(Dataset entries)
+--
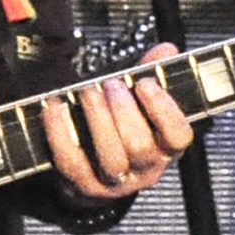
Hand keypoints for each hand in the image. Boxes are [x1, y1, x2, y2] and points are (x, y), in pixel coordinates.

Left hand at [44, 44, 194, 205]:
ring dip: (97, 119)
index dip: (164, 109)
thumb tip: (166, 49)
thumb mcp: (143, 104)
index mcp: (167, 148)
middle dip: (123, 110)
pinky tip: (56, 107)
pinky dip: (61, 132)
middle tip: (110, 84)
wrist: (96, 173)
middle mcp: (146, 169)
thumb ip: (153, 76)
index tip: (146, 84)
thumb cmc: (125, 130)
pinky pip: (72, 161)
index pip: (178, 136)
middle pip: (140, 146)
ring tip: (88, 91)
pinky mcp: (84, 185)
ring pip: (110, 157)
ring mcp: (115, 182)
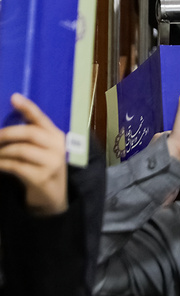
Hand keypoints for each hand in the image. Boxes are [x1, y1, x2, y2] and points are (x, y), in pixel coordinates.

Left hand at [0, 94, 68, 215]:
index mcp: (57, 136)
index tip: (14, 97)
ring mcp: (52, 163)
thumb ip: (30, 137)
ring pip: (20, 150)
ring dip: (2, 152)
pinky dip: (3, 164)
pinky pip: (16, 166)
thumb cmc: (42, 169)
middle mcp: (58, 147)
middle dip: (6, 134)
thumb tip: (5, 128)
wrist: (52, 198)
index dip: (28, 107)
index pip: (41, 118)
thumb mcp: (41, 151)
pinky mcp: (42, 177)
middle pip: (29, 133)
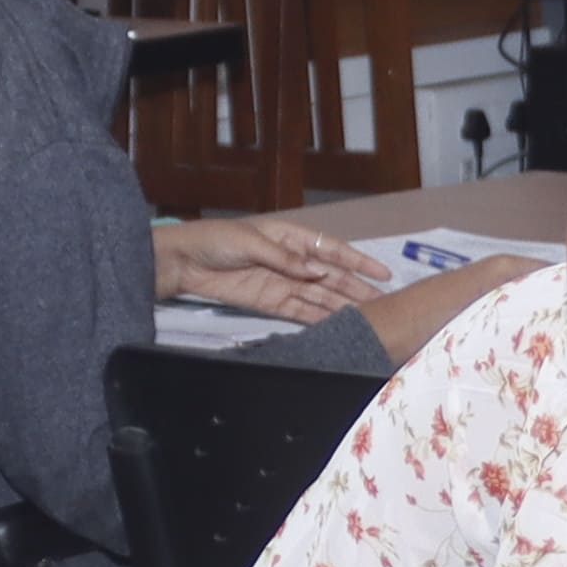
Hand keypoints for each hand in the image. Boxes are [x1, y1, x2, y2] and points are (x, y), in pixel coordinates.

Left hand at [155, 214, 381, 322]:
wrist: (183, 262)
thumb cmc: (215, 241)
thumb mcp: (250, 242)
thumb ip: (285, 259)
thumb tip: (318, 272)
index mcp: (291, 238)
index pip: (331, 250)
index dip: (358, 261)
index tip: (382, 273)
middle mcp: (293, 262)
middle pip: (331, 277)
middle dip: (356, 289)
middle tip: (382, 303)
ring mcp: (283, 284)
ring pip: (320, 297)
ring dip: (342, 307)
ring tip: (368, 319)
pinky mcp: (271, 303)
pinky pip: (301, 312)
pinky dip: (318, 320)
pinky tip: (338, 327)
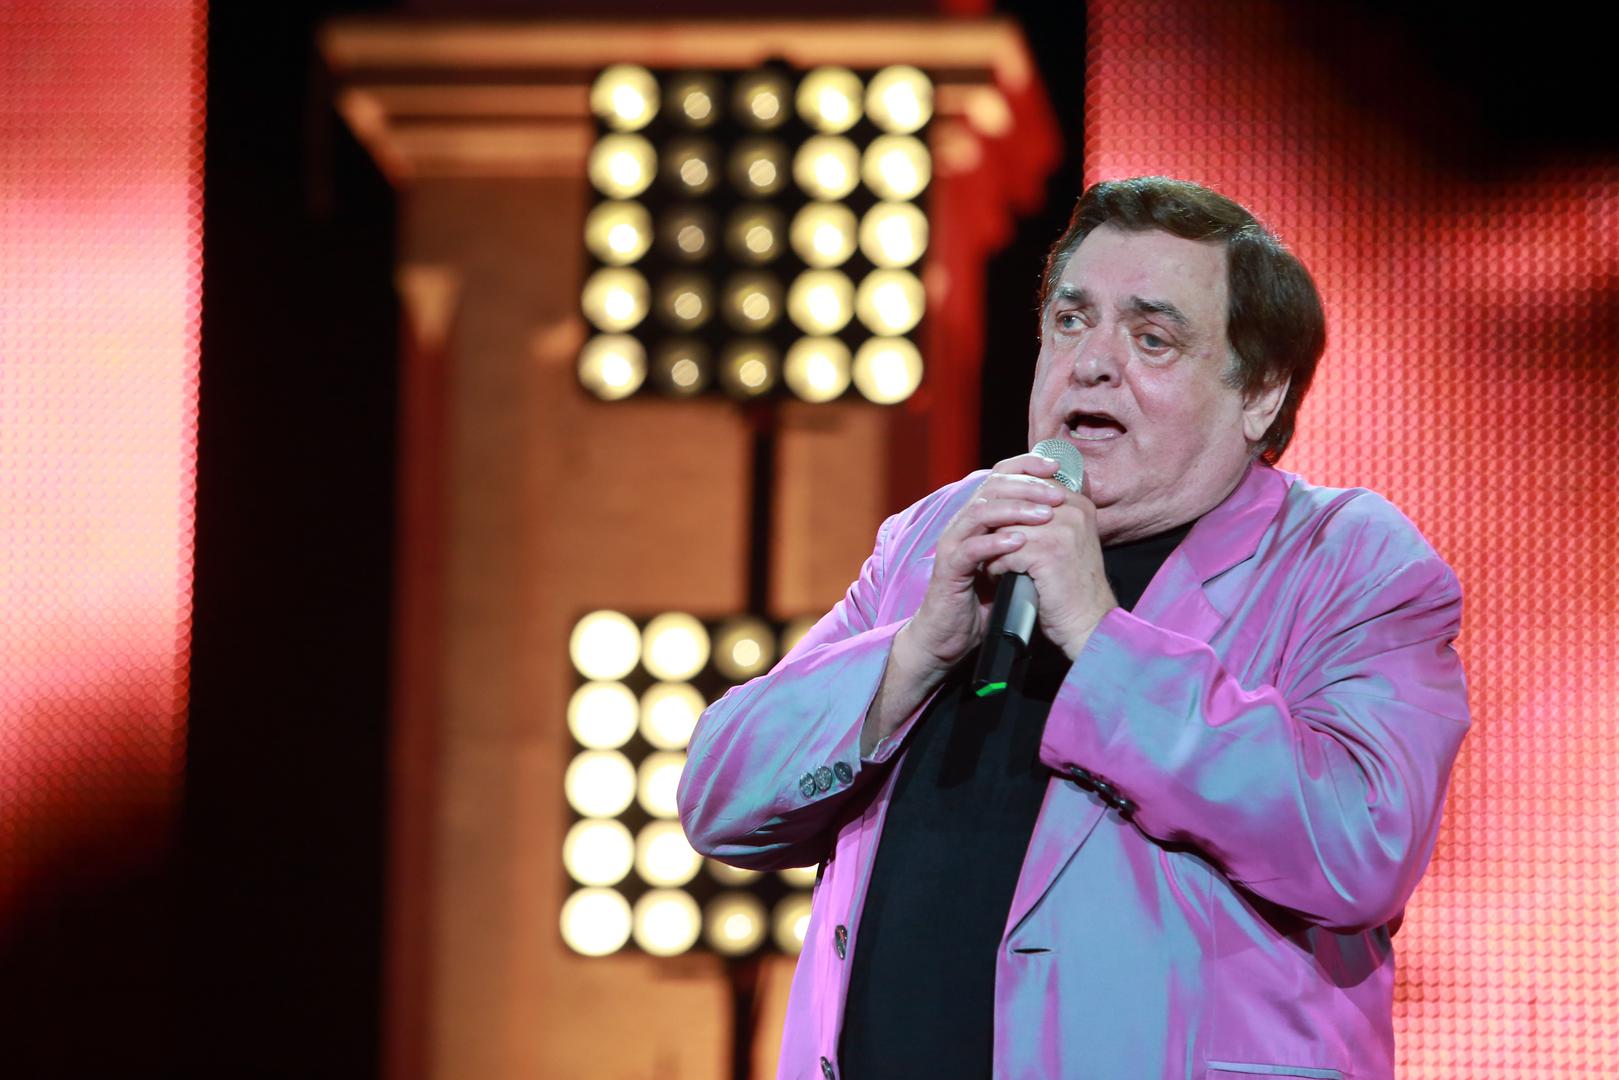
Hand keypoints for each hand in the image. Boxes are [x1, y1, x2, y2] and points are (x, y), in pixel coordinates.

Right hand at [902, 452, 1097, 673]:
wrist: (954, 634)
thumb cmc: (985, 597)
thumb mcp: (1014, 560)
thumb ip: (1031, 537)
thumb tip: (1069, 515)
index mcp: (978, 516)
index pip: (999, 475)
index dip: (1026, 465)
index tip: (1056, 468)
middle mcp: (963, 523)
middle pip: (991, 486)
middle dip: (1027, 486)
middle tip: (1057, 494)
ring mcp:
+--
(Task goal)
Would you filter the records and copy each line that contains the word "ring"?

(Answer to this task)
ring dip: (97, 119)
ring tip: (88, 91)
ring pip: (110, 157)
ring mcp: (115, 182)
ring mcp: (52, 163)
ring pip: (20, 150)
ring dip: (2, 152)
ring mcp: (283, 284)
ring pip: (320, 297)
ring dip: (342, 307)
ring tip: (368, 319)
ring mcp:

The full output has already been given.